The practical effect is that organizations can maintain a shared pool of proven agent identities. A team that has evolved an effective “Reviewer” role over dozens of evaluations can push it to a shared remote. Other teams pull it, pair it with their own motivations, and immediately benefit from that evolutionary history. The performance data travels with the entity, so the receiving team can see why the role is considered effective before deciding to adopt it.

Cross-References

The agency model described here is the identity layer of the system. How these identities are dispatched to tasks—the claim-before-spawn protocol, the wrapper script, the coordinator’s tick loop—is detailed in Section 4. How agents are evaluated after completing work, and how evaluation data feeds back into evolution, is detailed in Section 5.

One detail bridges the agency model and the evaluation system: every evaluation carries a source field that identifies where the score came from. Internal auto-evaluations have source "llm". External signals use structured tags—"outcome:sharpe" for market data, "ci:test-suite" for CI results, "vx:peer-id" for peer assessments. The source field is a freeform string, not a closed enum, so any signal source can participate.
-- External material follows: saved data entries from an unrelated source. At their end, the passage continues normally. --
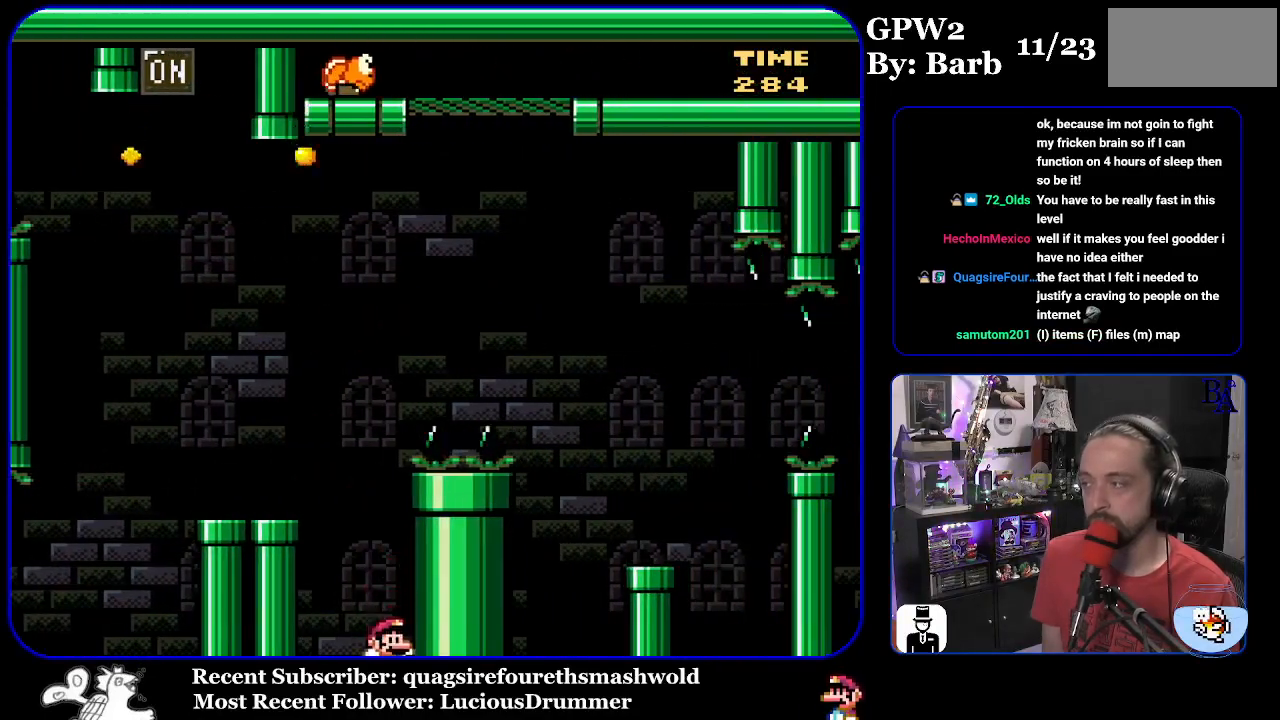
Gameplay with a controller (Nintendo layout); each line is a JSON object with the inputs held at the frame after it. "events" lists button and stick changes between this image and that frame as [ms after this image, input, new state], when the widget could be followed in between. Not read: L3 R3.
{"buttons": [], "events": [[117, "A", "down"], [217, "A", "up"], [283, "A", "down"], [333, "A", "up"]]}
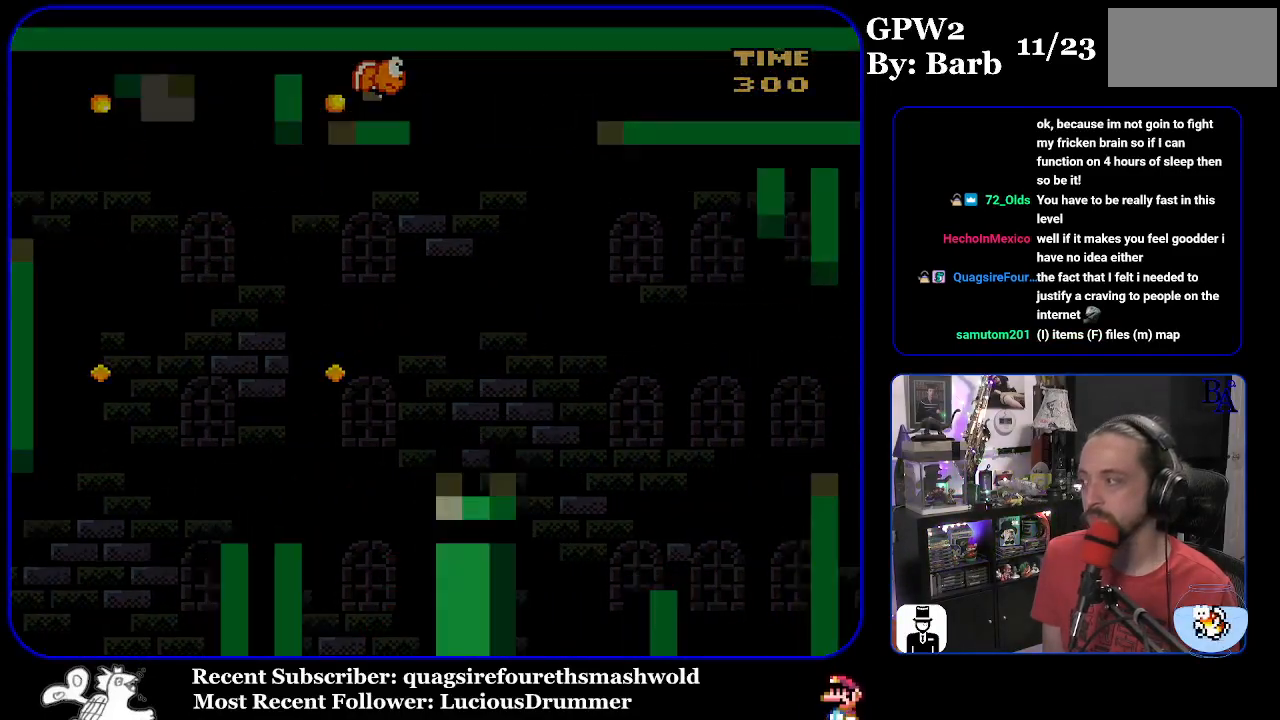
{"buttons": [], "events": []}
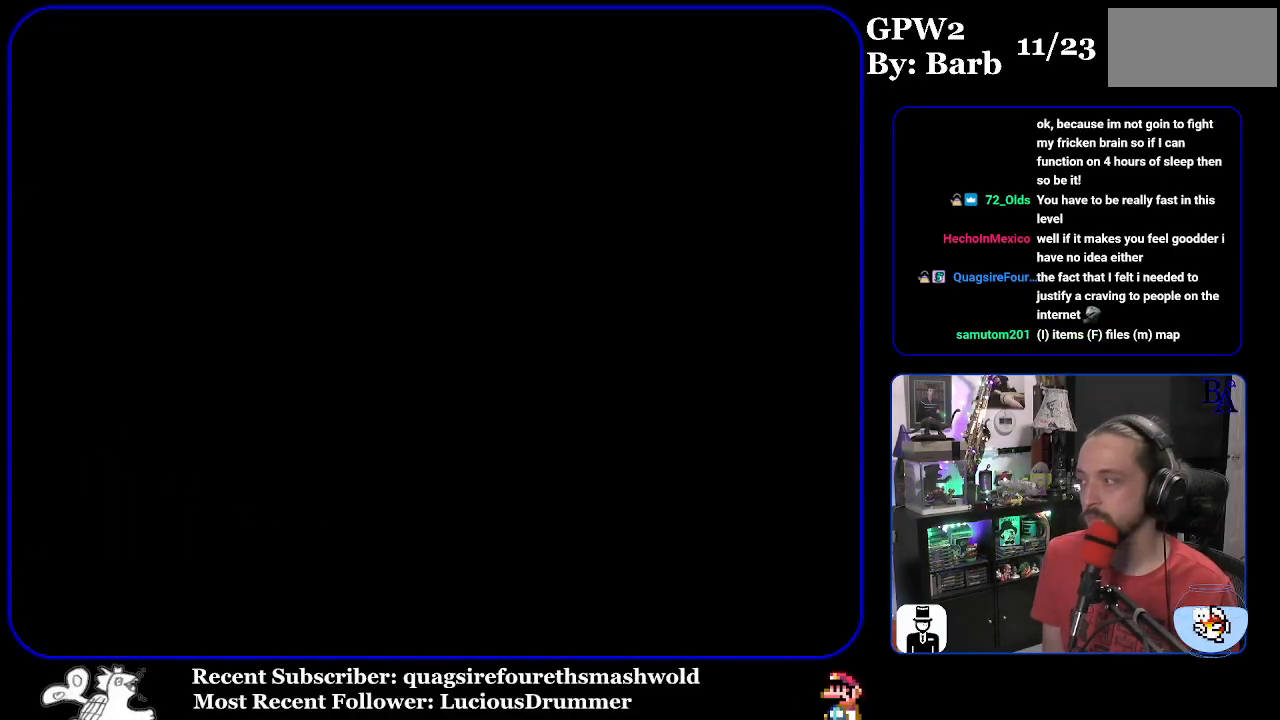
{"buttons": [], "events": []}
This matters for the agency model because an agent’s performance record aggregates evaluations from all sources. The evolver sees the full picture: internal quality assessments alongside external outcome data. The interplay between diverse evaluation sources and the evolutionary process is detailed in Section 5. = Coordination & Execution

When you type wg service start --max-agents 5, a background process wakes up, binds a Unix socket, and begins to breathe. Every few seconds it opens the graph file, scans for ready tasks, and decides what to do. This is the coordinator—the scheduling brain that turns a static directed graph into a running system. Without it, workgraph is a notebook. With it, workgraph is a machine.

This section walks through the full lifecycle of work: from the moment the daemon starts, through the dispatch of agents, to the handling of their success, failure, and unexpected death.

== The Service Daemon

The service daemon is a background process that hosts the coordinator, listens on a Unix socket for commands, and manages agent lifecycle. It is started with wg service start and stopped with wg service stop. Between those two moments it runs a loop: accept connections, process IPC requests, and periodically run the coordinator tick.
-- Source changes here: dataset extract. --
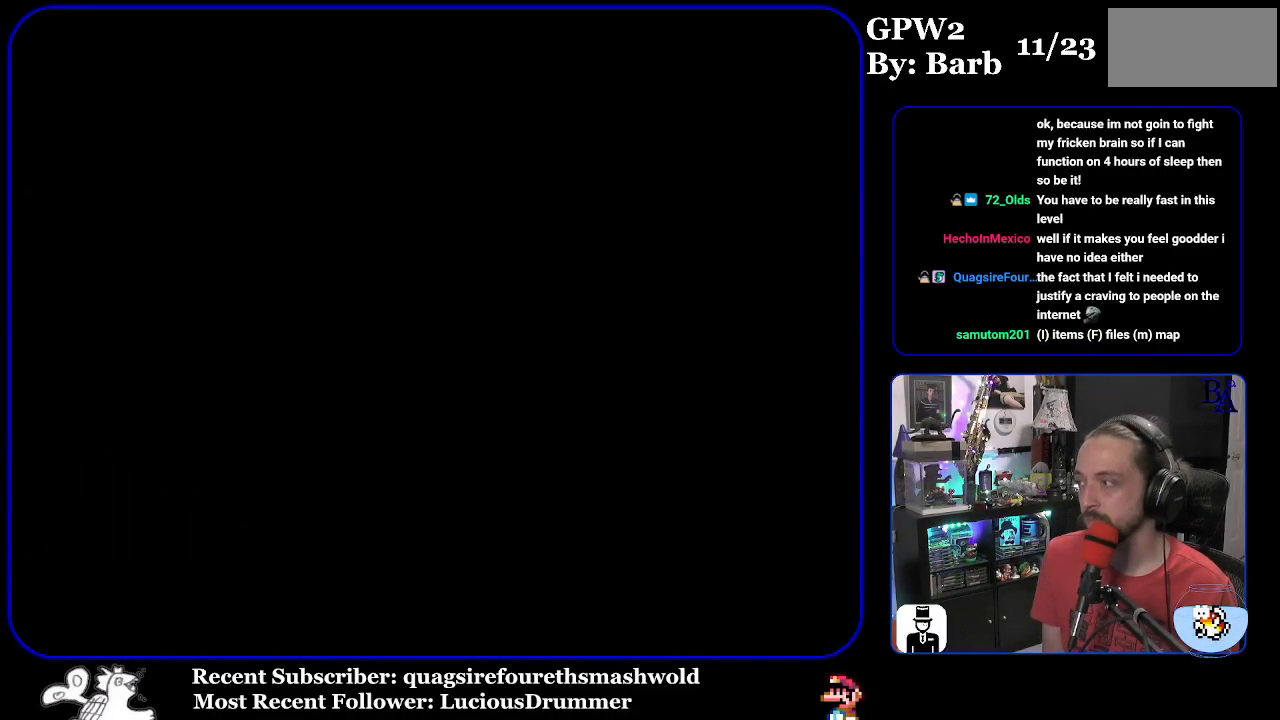
{"buttons": [], "events": []}
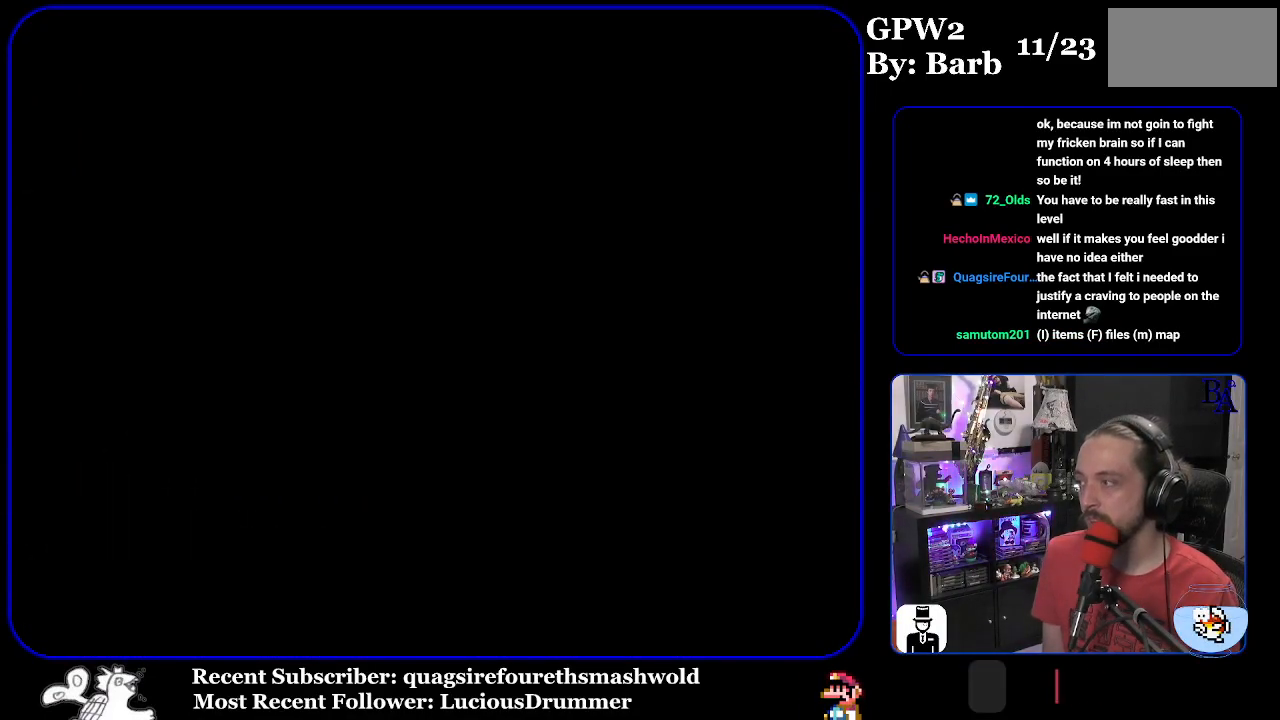
{"buttons": [], "events": []}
The daemon writes its PID and socket path to .workgraph/service/state.json—a lockfile of sorts. When you run wg service status, the CLI reads this file, checks whether the PID is alive, and reports the result. If the daemon crashes and leaves a stale state file, the next wg service start detects the dead PID, cleans up, and starts fresh. If you want to be forceful about it, wg service start --force kills any existing daemon before launching a new one.

All daemon activity is logged to .workgraph/service/daemon.log, a timestamped file with automatic rotation at 10 MB. The log captures every coordinator tick, every spawn, every dead agent detection, every IPC request. When something goes wrong, the answer is almost always in this file.

One detail matters more than it might seem: agents spawned by the daemon are detached. The spawn code calls setsid() to place each agent in its own session and process group. This means agents survive daemon restarts. You can stop the daemon, reconfigure it, start it again, and every running agent continues undisturbed. The daemon does not own its agents—it launches them and watches them from a distance.

== The Coordinator Tick

The coordinator’s heartbeat is the tick—a single pass through the scheduling logic. Two things trigger ticks: IPC events (immediate, reactive) and a background poll timer (a safety net that catches manual edits to the graph file). The poll interval defaults to 60 seconds and is configurable via config.toml or wg service reload --poll-interval N.

Each tick has six phases:

#figure( ┌──────────────────────────────────────────────────┐ │ TICK LOOP │ │ │ │ 1. reap_zombies() │ │ 2. cleanup_dead_agents → count alive slots │ │ 3. build_auto_assign_tasks (if enabled) │ │ 4. build_auto_evaluate_tasks (if enabled) │ │ 5. save graph → find ready tasks │ │ 6. spawn_agents_for_ready_tasks(slots_available) │ │ │ │ Triggered by: IPC graph_changed │ poll timer │ └──────────────────────────────────────────────────┘, caption: [The six phases of a coordinator tick.], )

== The Dispatch Cycle

Dispatch is the act of selecting a ready task and spawning an agent for it. It is not a single operation but a sequence with careful ordering, because the coordinator must prevent double-dispatch: two ticks must never spawn two agents on the same task.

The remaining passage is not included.